-- SOURCE INFORMATION follows --

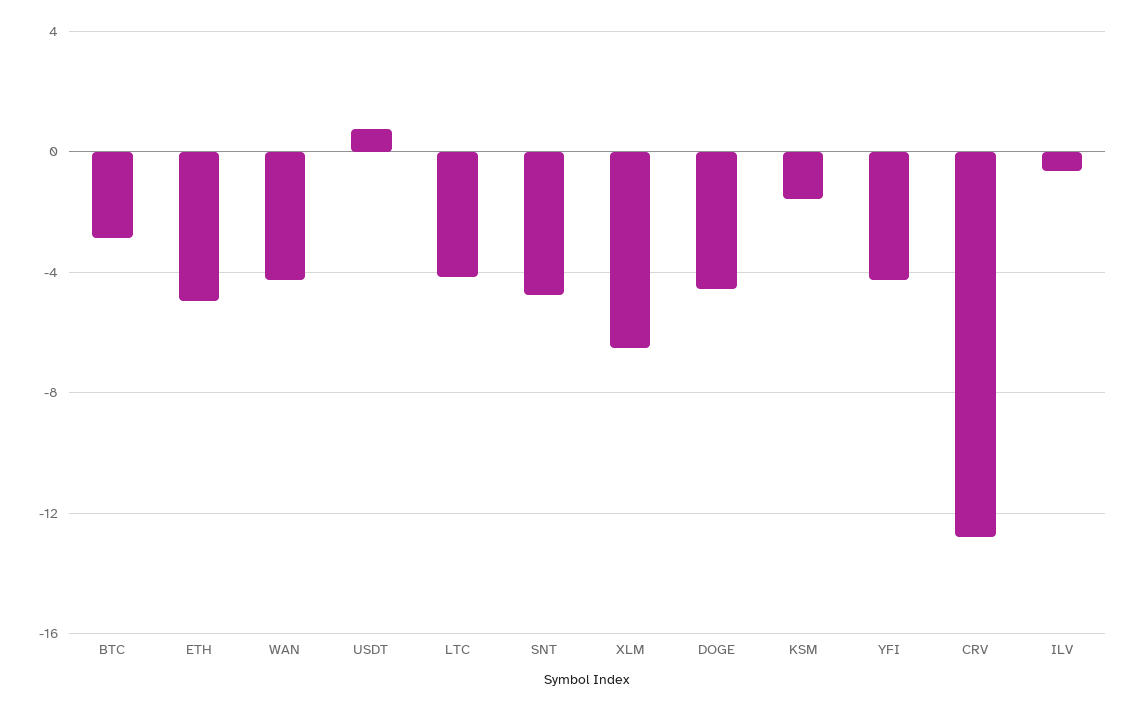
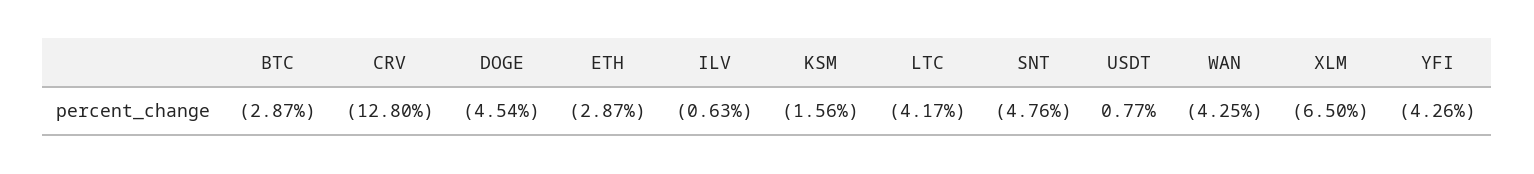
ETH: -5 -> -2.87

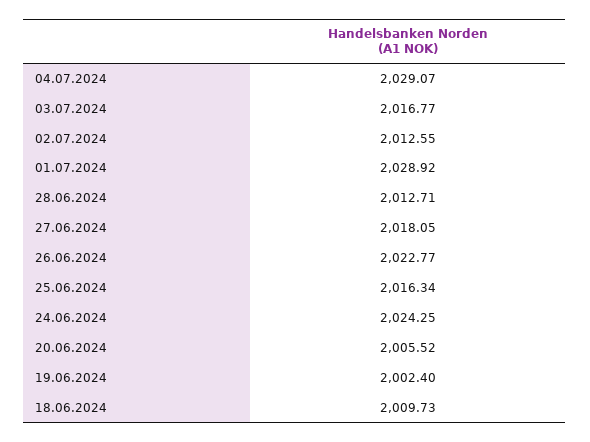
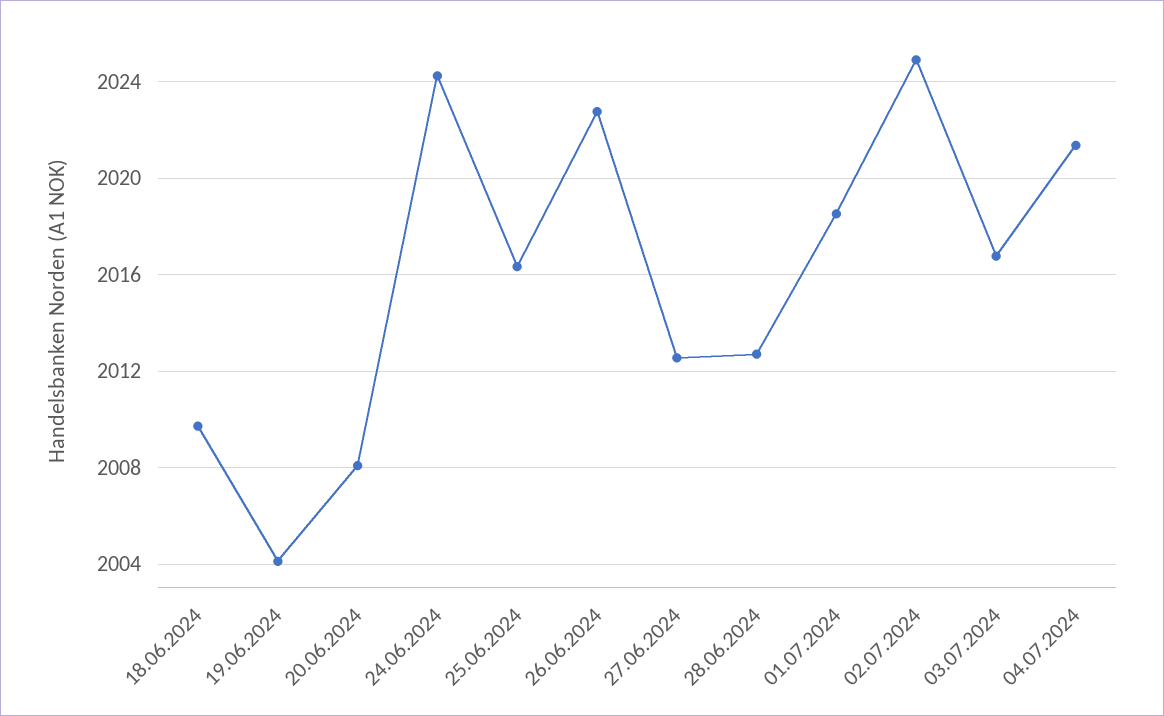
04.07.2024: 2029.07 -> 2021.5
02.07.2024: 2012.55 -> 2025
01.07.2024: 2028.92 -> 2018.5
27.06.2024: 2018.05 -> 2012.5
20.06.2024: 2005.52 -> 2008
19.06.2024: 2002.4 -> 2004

-- SOURCE INFORMATION concluded --
-- SOURCE INFORMATION follows --

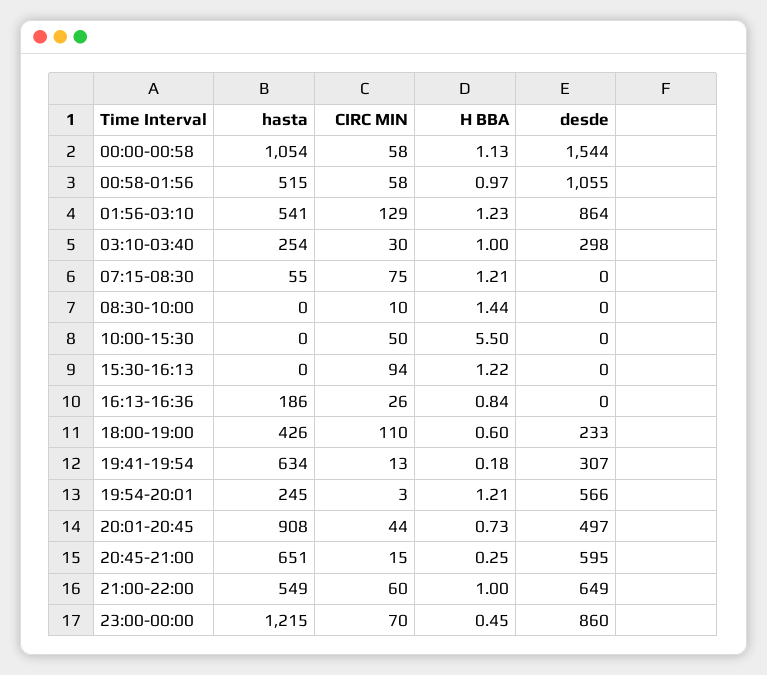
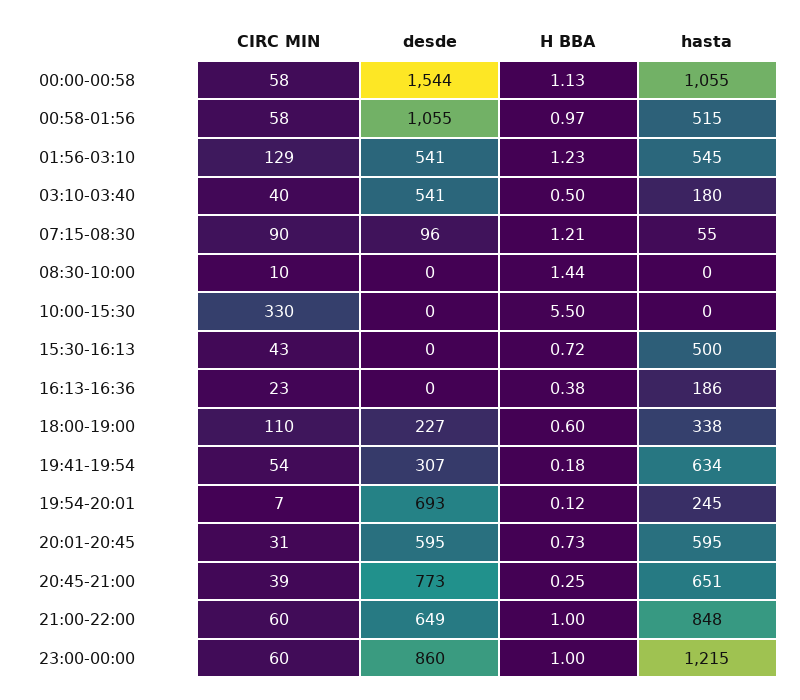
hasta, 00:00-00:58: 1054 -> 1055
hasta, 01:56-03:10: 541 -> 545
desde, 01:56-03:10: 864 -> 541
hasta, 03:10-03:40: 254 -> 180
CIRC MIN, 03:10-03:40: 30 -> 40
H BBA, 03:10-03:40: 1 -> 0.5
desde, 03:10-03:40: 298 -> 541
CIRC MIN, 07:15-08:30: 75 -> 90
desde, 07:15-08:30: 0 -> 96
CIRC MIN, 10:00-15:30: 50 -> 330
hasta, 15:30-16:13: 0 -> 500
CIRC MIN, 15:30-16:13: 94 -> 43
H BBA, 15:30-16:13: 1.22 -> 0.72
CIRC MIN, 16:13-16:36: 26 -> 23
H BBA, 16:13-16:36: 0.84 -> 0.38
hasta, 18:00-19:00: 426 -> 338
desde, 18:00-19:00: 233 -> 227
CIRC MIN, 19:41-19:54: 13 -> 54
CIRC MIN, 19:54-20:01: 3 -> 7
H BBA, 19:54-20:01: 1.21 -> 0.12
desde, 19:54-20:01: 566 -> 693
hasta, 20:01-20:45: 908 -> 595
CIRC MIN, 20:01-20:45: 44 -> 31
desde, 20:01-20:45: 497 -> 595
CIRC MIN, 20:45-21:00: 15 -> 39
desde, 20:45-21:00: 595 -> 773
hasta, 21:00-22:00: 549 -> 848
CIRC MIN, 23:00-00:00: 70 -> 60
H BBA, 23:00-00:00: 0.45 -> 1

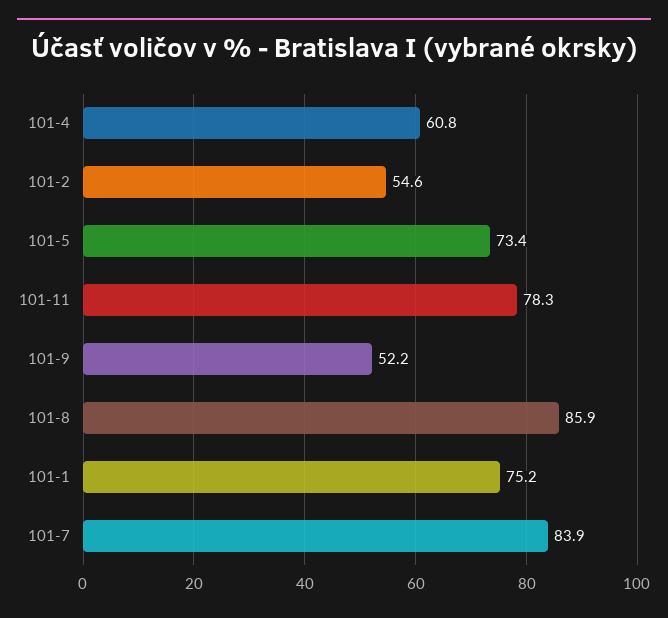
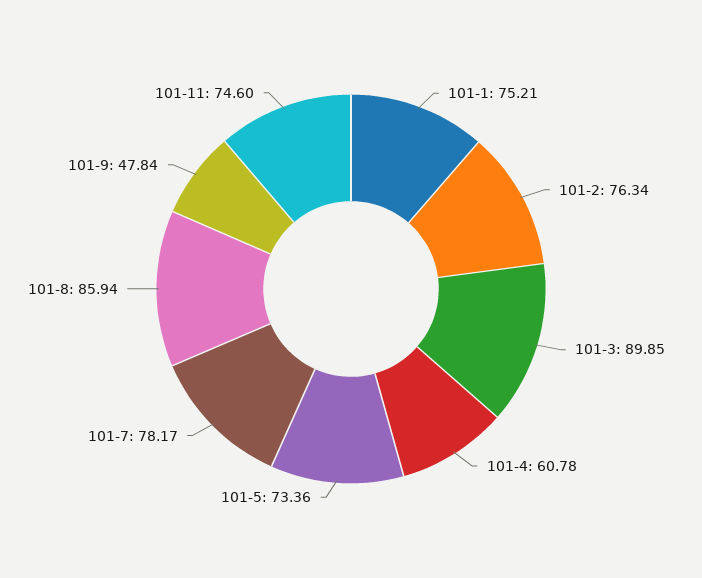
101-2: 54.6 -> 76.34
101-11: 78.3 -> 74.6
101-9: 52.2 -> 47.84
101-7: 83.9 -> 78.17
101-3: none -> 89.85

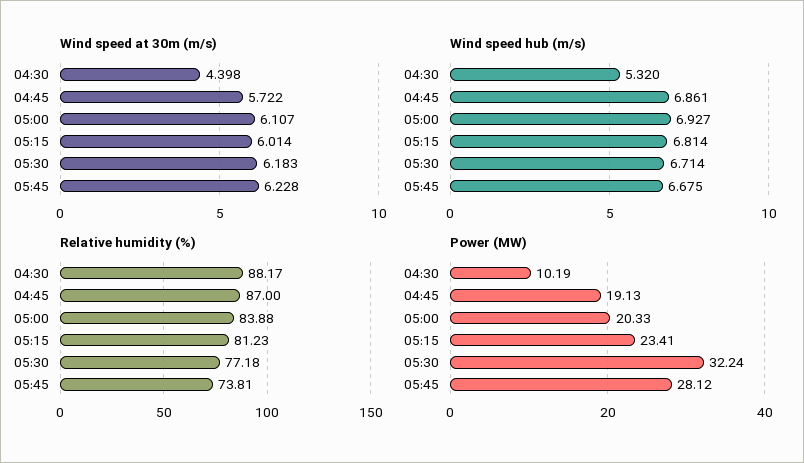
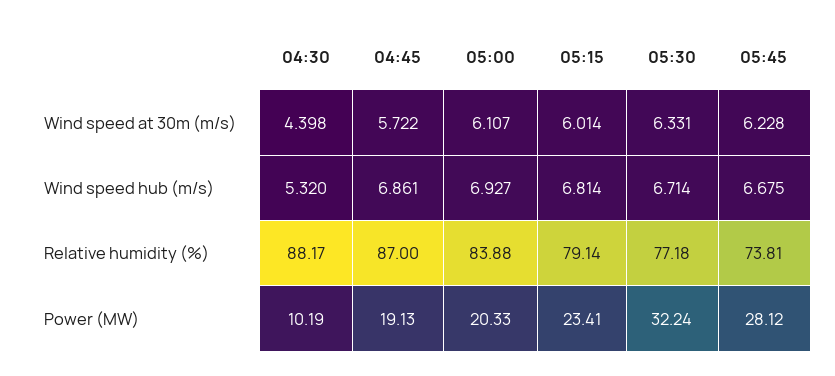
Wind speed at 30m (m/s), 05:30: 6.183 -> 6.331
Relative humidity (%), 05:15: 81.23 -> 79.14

-- SOURCE INFORMATION concluded --

§ HOW TO COMPLETE THIS TASK
Find the number of lines in the records that include the word "hasta". Write only that number.

§ OUTPUT
7